*Dataset:*
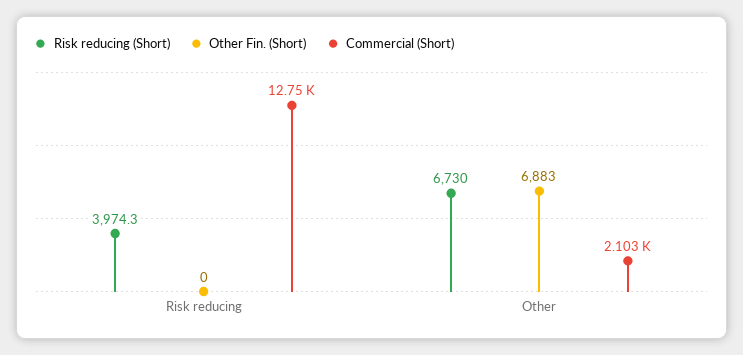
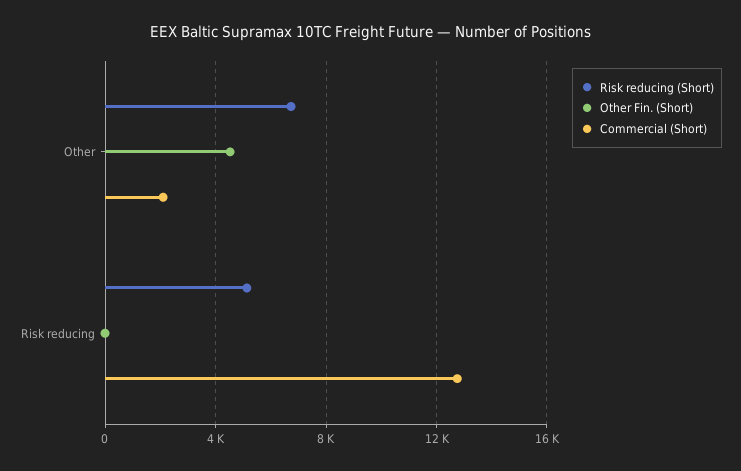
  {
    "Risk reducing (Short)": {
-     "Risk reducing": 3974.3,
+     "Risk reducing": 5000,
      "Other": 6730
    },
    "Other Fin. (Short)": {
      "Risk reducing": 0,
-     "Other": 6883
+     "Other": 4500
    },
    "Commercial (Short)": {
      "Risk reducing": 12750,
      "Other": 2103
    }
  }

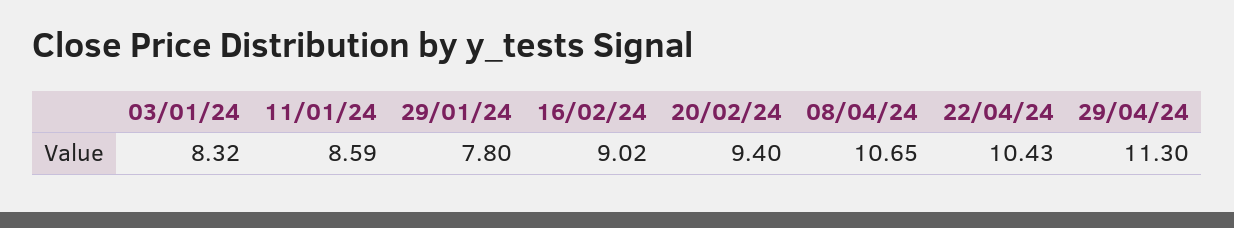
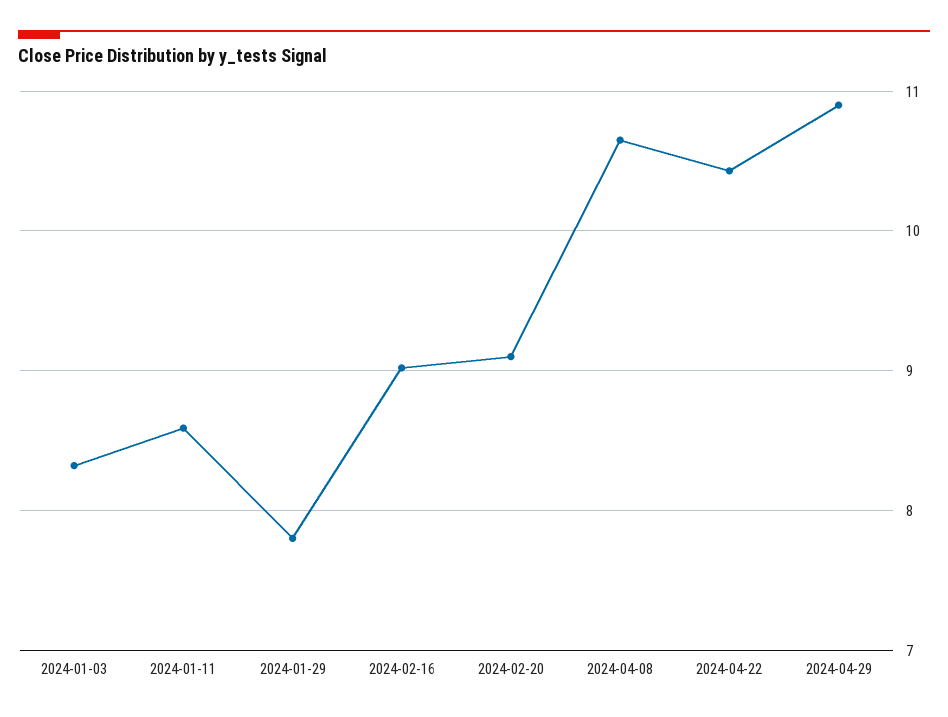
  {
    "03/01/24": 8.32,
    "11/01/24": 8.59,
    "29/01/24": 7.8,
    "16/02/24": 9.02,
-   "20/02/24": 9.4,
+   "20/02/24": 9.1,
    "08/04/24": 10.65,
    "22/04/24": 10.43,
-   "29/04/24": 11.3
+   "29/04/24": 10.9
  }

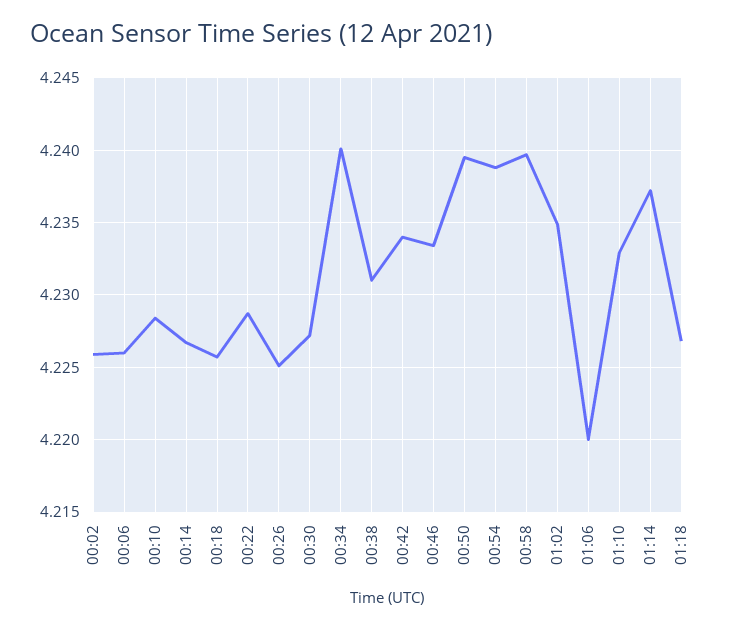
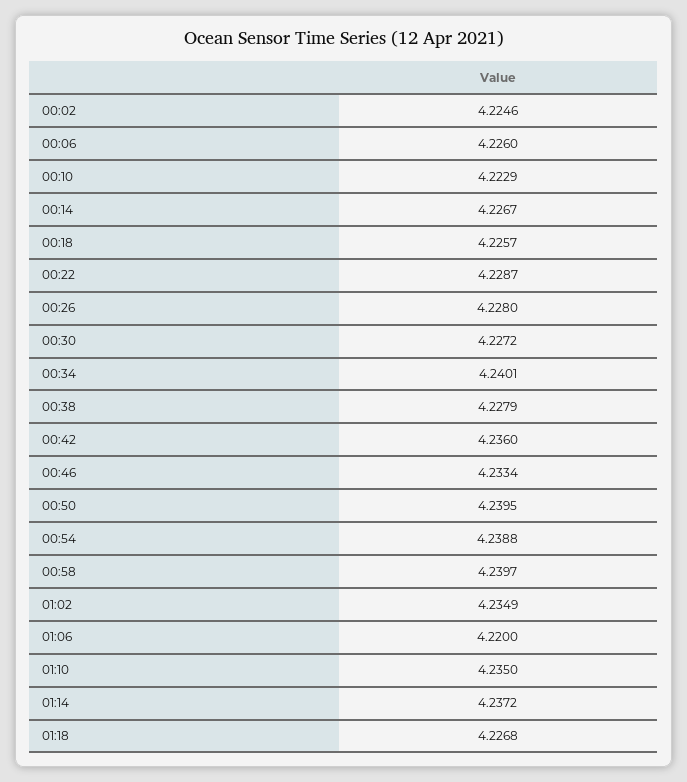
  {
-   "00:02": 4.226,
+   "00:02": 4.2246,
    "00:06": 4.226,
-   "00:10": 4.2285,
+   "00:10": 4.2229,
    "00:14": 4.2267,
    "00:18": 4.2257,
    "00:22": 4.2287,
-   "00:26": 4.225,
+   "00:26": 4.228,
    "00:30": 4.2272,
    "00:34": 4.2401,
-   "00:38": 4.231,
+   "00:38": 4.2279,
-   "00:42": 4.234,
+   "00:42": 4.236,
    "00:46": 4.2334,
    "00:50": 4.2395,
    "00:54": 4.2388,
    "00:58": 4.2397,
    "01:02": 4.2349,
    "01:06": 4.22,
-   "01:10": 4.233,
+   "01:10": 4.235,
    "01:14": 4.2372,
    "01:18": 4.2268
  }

*To-do item:* The answer must be every line from the records above that contains "Other".

*Solution for this exercise:*
      "Other": 6730
    "Other Fin. (Short)": {
-     "Other": 6883
+     "Other": 4500
      "Other": 2103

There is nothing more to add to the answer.